Reading scripture isn’t enough. How we read it is vitally important. The title Eat this Book expresses this and is based on the Revelation 10.9-10. Peterson suggests this phrase should be regarded as a key text alongside such injunctions as ‘Love the Lord you God with all your heart’, ‘Repent and believe’, ‘Give thanks at all times’ and ‘Follow me’. Why is ‘Eat this book’ so important? Well:

It is the very nature of language to form rather than inform. When language is personal, which it is at its best, it reveals; and revelation is always formative – we don’t know more, we become more. Our best users of language, poets and lovers and children and saints, use words to make – make intimacies, make character, make beauty, make goodness, make truth.

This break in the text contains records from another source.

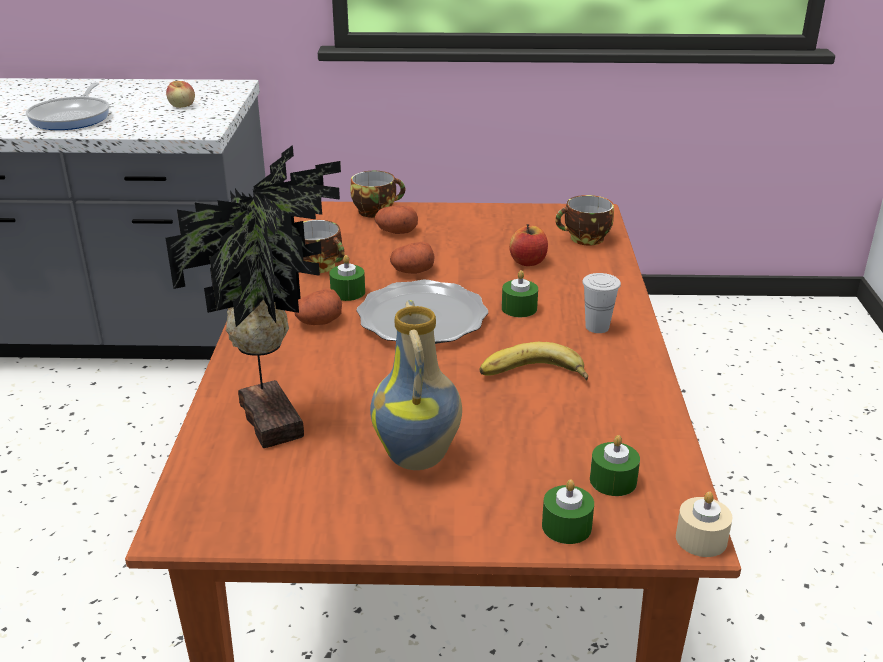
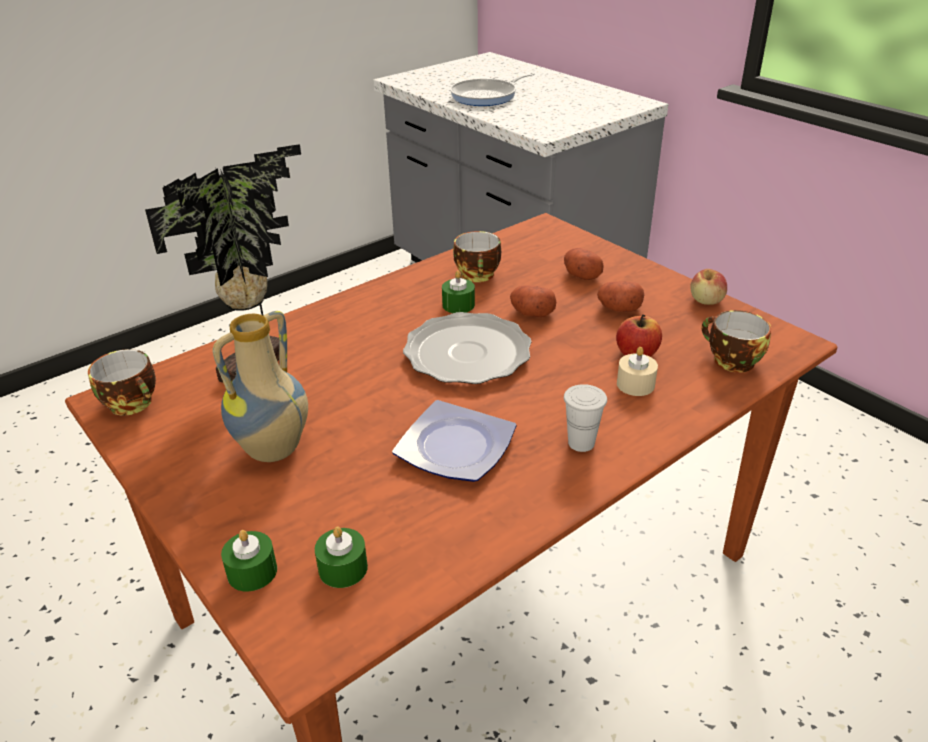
camera: 50 degrees right, 5 degrees up
(182, 106) = (570, 109): apple -> apple (706, 300)
(319, 322) = (401, 316): potato -> potato (618, 308)
(376, 211) = (598, 251): cup -> cup (134, 403)
(519, 308) = (550, 388): green candle -> none
(533, 376) = (453, 448): banana -> plate
(701, 539) = (305, 667): beige candle -> beige candle (635, 384)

The authority of the Bible is derived from the authorial presence of God. This is not an impersonal authority, a collection of facts or truths, it is not a bookish authority like a textbook:

This is revelation, personally revealed – letting us in on something, telling us person to person what it means to live our lives as men and women created in the image of God.

This personal revelation means that the reader should approach scripture as one ready to be addressed by the personal God we meet when we read in the right way. Peterson describes this right reading as ‘participatory reading’. This participation is helped by much of scripture being in the form of ‘story’. After all, story is an incarnational genre. God’s revelation is incarnational – and his presence in our lives is to be incarnational as well. So,

Spiritual  theology, using Scripture as text, does not present us with a moral code and tell us ‘Live up to this’; nor does it set out a system of doctrine and say, ‘Think like this and you will live well.’ The biblical way is to tell a story and in the telling invite: ‘Live into this – this is what it looks like to be human in this God-made and God-rules world; this is what is involved in becoming and maturing as a human being.’…

When we submit our lives to what we read in Scripture, we find that we are not being led to see God in our stories but our stories in God’s. God is the larger context and plot in which our stories find themselves.